For each line below that includes the string "TRIANGLE", show the whole line.

* _DATA EXTRACTS_
★ ★ ★ ★

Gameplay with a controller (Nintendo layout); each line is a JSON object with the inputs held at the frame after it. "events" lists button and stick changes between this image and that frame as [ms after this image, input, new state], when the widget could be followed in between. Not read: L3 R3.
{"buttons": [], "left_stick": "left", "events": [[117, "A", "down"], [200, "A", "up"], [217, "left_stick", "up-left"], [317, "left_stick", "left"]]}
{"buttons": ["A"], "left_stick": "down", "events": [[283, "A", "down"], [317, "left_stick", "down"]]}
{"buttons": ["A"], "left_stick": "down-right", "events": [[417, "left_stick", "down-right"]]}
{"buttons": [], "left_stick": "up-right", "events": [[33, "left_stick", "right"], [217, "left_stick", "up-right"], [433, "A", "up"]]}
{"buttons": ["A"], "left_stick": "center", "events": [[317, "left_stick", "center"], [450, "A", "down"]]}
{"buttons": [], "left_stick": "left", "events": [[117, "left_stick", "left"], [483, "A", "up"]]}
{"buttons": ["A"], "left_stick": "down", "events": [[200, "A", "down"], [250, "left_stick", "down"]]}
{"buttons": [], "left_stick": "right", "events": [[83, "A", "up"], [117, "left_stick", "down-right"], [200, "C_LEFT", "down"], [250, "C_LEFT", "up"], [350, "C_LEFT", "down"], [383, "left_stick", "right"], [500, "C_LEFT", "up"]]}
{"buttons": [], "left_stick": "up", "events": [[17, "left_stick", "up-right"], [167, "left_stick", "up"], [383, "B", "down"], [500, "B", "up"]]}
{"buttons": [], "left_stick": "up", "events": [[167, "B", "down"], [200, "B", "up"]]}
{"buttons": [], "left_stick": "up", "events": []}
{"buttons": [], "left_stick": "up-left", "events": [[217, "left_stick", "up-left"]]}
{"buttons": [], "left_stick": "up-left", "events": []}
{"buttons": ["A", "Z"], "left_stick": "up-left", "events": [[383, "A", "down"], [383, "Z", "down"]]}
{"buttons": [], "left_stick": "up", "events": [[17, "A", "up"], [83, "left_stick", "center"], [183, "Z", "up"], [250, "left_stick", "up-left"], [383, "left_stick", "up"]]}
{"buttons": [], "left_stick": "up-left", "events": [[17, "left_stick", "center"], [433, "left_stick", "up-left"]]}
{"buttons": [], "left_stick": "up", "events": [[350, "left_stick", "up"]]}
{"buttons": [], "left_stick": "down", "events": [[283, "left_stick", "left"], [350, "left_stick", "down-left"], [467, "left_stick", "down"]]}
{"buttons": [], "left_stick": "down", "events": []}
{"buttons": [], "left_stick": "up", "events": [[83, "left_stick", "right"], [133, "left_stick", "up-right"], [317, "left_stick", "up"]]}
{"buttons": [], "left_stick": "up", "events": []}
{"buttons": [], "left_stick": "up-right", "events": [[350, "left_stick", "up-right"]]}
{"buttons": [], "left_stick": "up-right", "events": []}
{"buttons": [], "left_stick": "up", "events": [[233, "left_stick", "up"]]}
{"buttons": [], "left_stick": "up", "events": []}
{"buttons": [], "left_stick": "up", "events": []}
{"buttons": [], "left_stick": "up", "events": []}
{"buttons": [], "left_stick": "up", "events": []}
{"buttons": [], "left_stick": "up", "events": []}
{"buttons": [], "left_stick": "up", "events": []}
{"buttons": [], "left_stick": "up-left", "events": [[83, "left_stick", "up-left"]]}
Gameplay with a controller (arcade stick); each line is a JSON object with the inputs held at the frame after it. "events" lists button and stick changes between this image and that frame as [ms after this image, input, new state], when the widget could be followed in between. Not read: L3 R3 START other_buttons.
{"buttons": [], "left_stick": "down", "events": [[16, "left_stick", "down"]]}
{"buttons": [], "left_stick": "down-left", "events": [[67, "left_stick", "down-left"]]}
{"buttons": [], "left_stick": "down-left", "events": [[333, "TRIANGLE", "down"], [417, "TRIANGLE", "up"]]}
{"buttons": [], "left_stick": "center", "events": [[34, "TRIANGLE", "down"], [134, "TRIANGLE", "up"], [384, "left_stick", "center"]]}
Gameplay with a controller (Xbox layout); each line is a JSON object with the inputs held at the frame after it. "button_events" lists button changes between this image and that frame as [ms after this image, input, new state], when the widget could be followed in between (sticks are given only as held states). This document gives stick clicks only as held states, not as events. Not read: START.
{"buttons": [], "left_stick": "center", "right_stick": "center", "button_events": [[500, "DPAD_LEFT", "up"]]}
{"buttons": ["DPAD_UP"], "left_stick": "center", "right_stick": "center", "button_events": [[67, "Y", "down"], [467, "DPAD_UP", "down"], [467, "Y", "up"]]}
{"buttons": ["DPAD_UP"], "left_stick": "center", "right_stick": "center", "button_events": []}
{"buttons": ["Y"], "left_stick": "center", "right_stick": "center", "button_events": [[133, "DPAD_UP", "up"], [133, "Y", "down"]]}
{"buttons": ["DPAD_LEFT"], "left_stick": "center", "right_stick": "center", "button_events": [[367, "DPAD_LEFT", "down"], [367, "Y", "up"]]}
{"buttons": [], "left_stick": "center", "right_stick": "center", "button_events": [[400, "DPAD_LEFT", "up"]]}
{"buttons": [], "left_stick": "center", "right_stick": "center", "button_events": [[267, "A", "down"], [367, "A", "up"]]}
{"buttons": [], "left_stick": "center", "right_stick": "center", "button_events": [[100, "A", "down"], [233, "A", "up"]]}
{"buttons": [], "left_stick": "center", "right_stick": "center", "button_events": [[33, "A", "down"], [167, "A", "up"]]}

★ ★ ★ ★

* _YOUR RESPONSE_
{"buttons": [], "left_stick": "down-left", "events": [[333, "TRIANGLE", "down"], [417, "TRIANGLE", "up"]]}
{"buttons": [], "left_stick": "center", "events": [[34, "TRIANGLE", "down"], [134, "TRIANGLE", "up"], [384, "left_stick", "center"]]}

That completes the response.